Forums · General English Grammar & Vocabulary, Listening & Speaking · General English Grammar Questions
I would like to confirm which usage is correct. I think "spend time doing something" is correct. For example, "thank you for spending time reading my post".
However, I have seen people using "spend time to do something", for example, I googled about 1000 results of "spend time to visit".
Anonymous:"Spend time to do something" means you spend time in order to do something, whereas in "Spend time doing something," you are actually doing that "something."
I would like to confirm which usage is correct. I think "spend time doing something" is correct. For example, "thank you for spending time reading my post".Hello, ssxia. You are correct-- 'spend time to do' is not acceptable. Although Google now gives me 2,590 for "spend time to visit ", this is a very insignificant number indeed. Most of those who use this latter form are no doubt confusing it with the acceptable 'take time to visit'. 'Take time to do' is a common structure of similar meaning.

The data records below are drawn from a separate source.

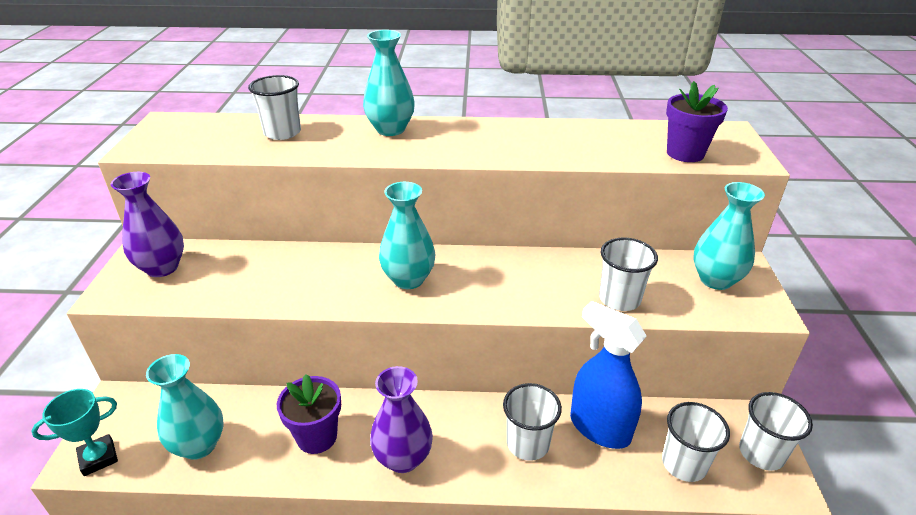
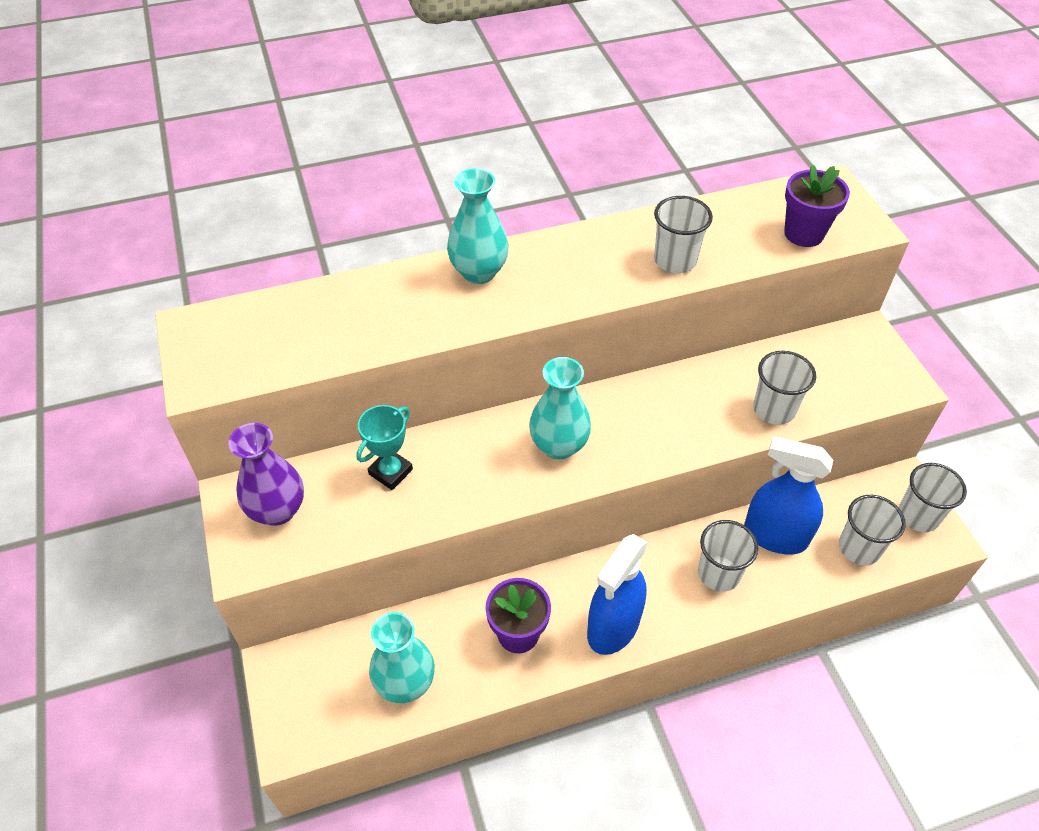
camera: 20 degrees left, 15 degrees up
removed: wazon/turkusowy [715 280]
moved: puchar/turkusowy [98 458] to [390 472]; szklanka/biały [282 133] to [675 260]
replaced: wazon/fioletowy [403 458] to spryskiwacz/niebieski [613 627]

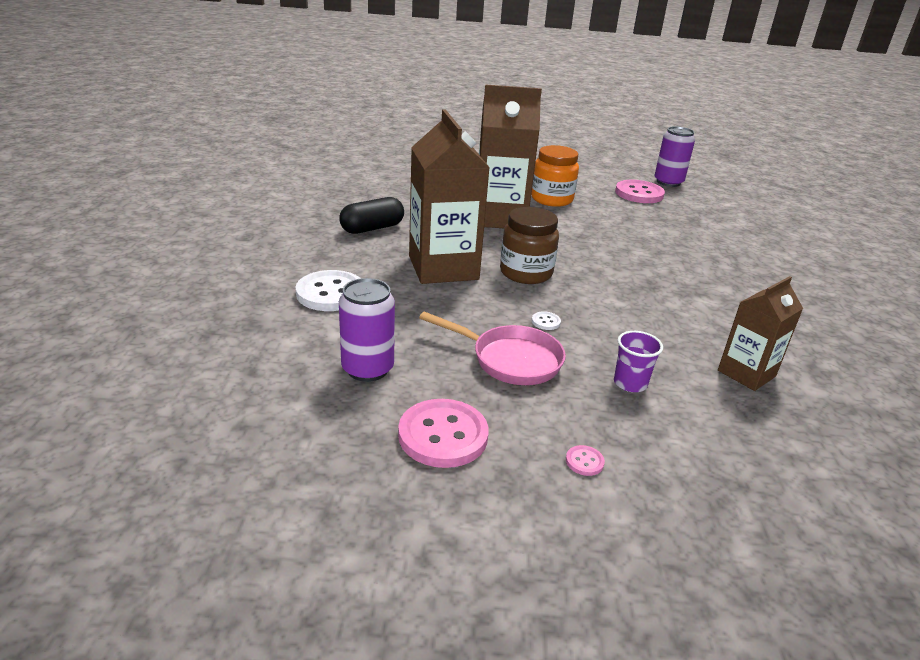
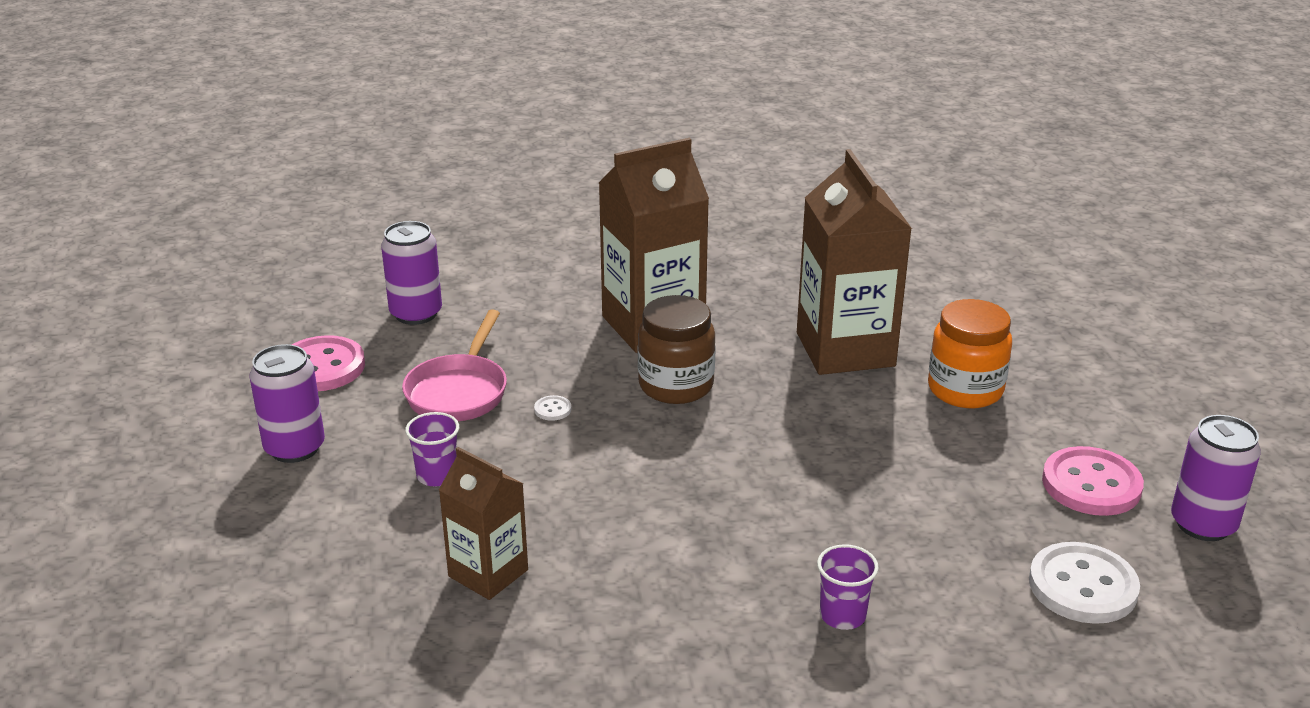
camera: 80 degrees right, 0 degrees up
removed: kapsułka/czarny [372 228]
added: szklanka/fioletowy [842 615]
moved: guzik/biały [330 293] to [1082 586]
replaced: guzik/różowy [584 461] to puszka/fioletowy [295 448]

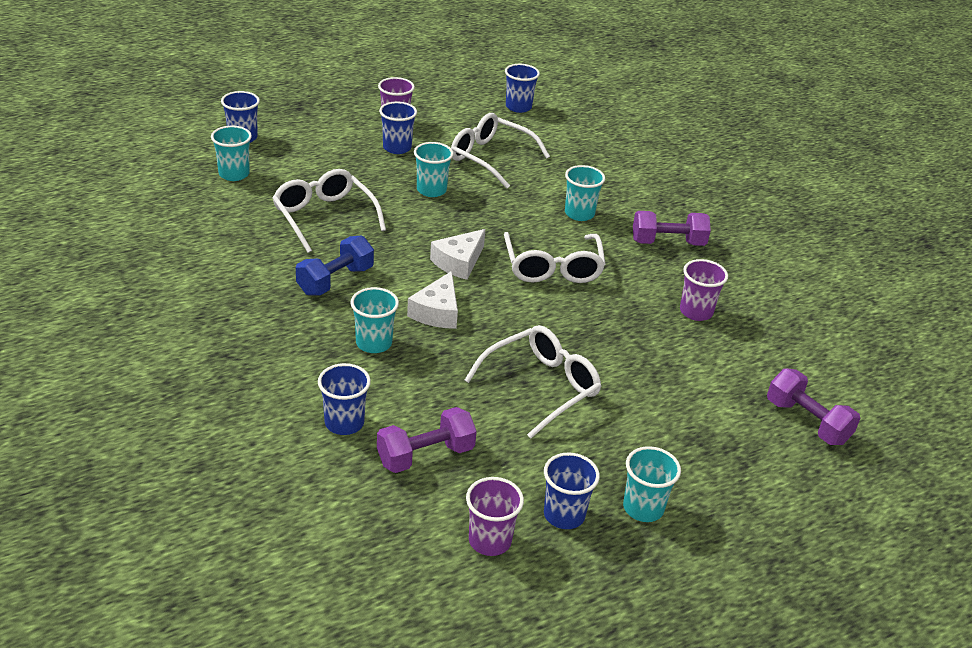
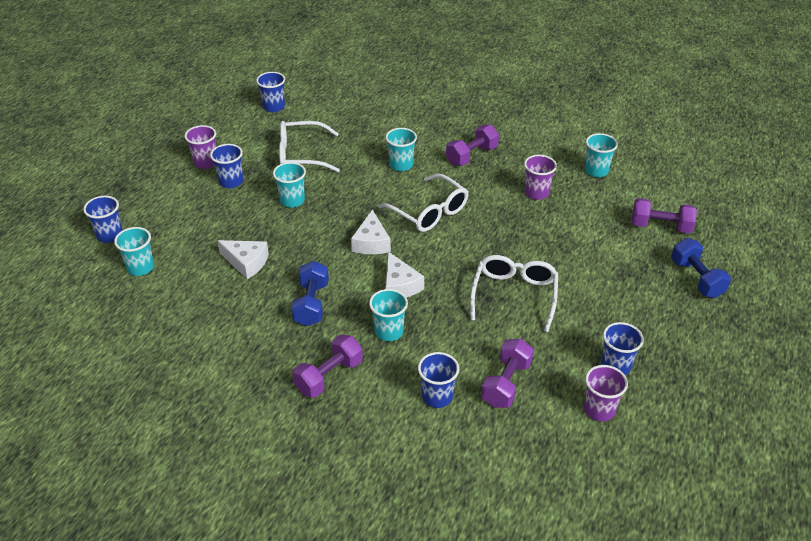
camera: 35 degrees left, 5 degrees up
added: hantel/fioletowy [329 376]; hantel/niebieski [696 278]
moved: szklanka/turkusowy [643 508] to [596 171]
replaced: okulary/biały [324 217] to ser/biały [246 262]

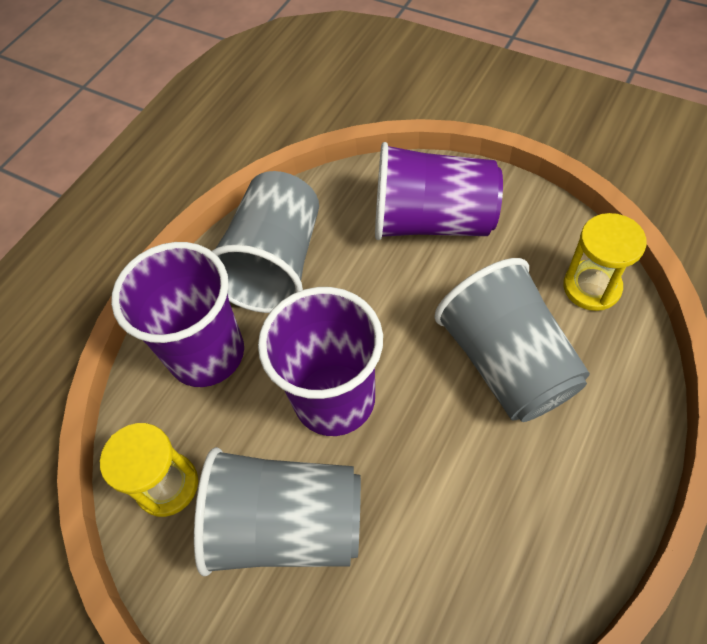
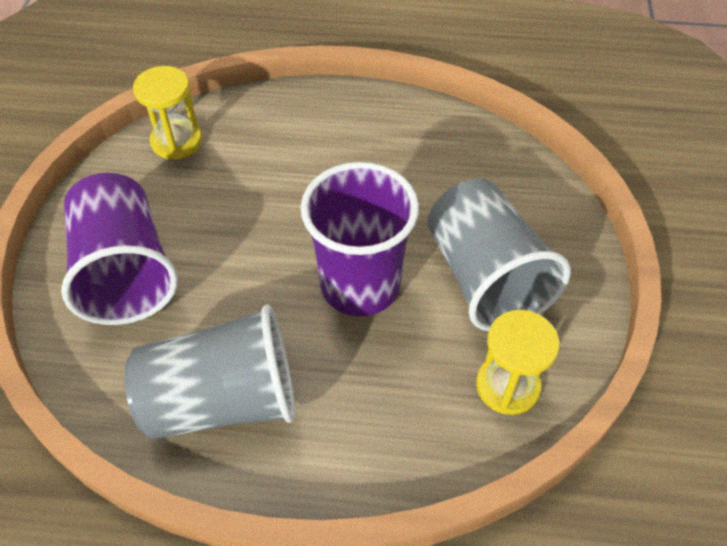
camera: 120 degrees left, 5 degrees down
removed: szklanka/fioletowy [207 354]; szklanka/szary [507 363]

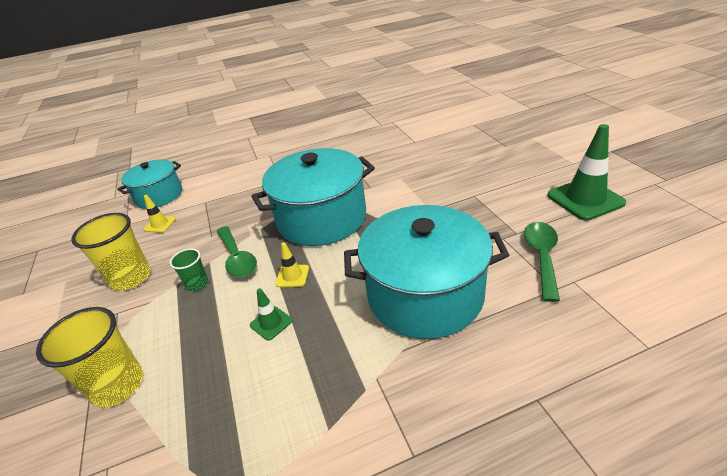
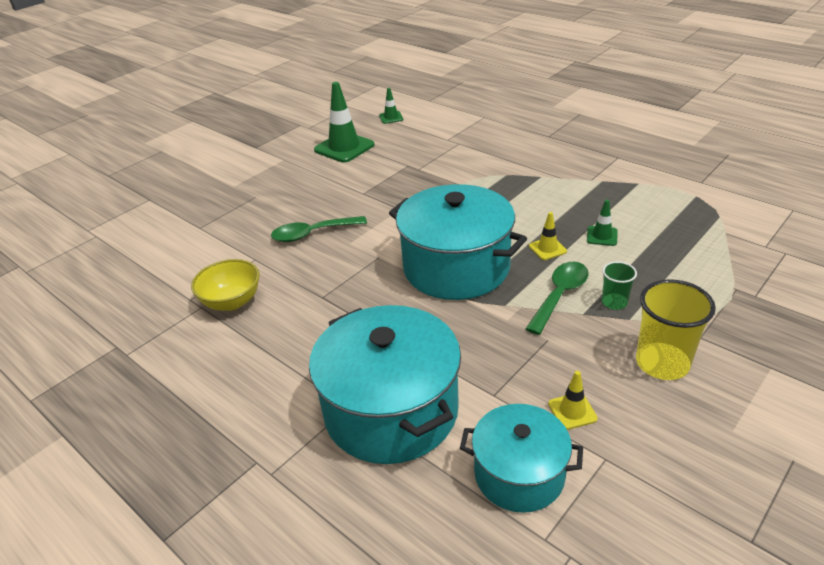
camera: 120 degrees left, 0 degrees up
removed: szklanka/żółty [118 385]
added: miska/żółty [232 302]; pachołek/zielony [391 117]
moved: łyżka/zielony [542 257] to [313 234]; garnek/turkusowy [425 295] to [391 410]

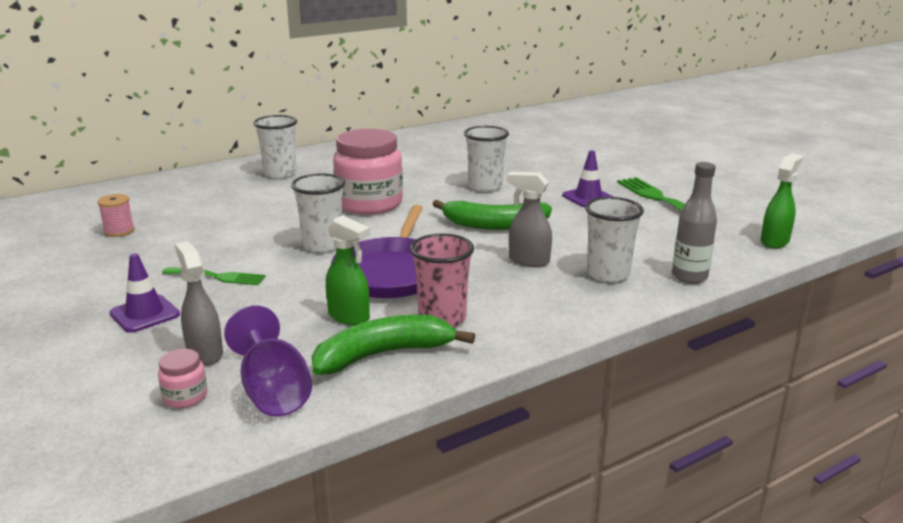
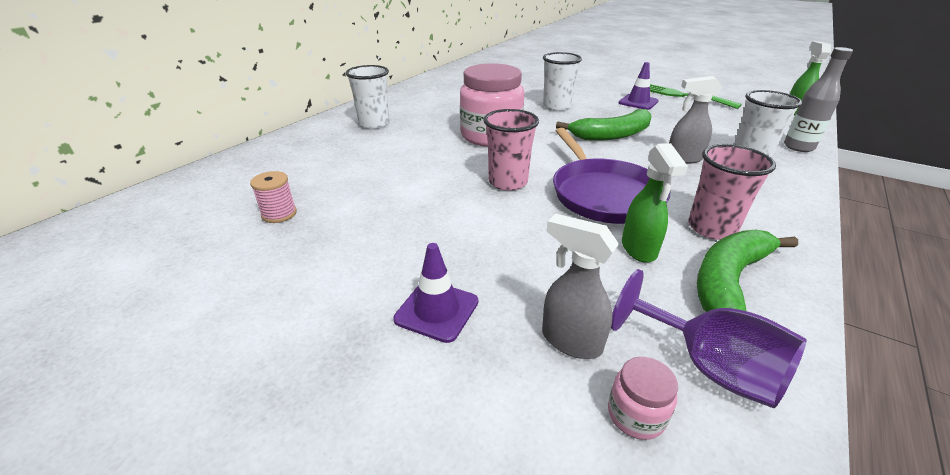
camera: 25 degrees left, 10 degrees up
removed: widelec/zielony [218 277]
recoloured: szklanka/biały [323 245] to szklanka/różowy [508 182]
turned: spryskiwacz/zielony [349 317] = [639 249] 75 degrees clockwise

Ssxia"thank you for spending time reading my post".this is correct, although I think I would use "thank you for spending the time to read my post"
Shortening it to "thank you for reading my post" is correct but doesn't show as much appreciation as the longer version.
People talking about spending time to do something, implies at first glance, that there is a cost of time to doing something, as though you want others to know you spent a lot of time doing that something.
Still both usages are correct.
If you're saying why you spent the time (or money), use the to --- form.
You are usually saying how you spent the time, that is, telling what you did during that time, so the first is probably most common when you do a count.
Last week I spent time cleaning the kitchen floor.
Sometimes you have to spend time to save money.
Anonymous:Yes, this is the right answer!!!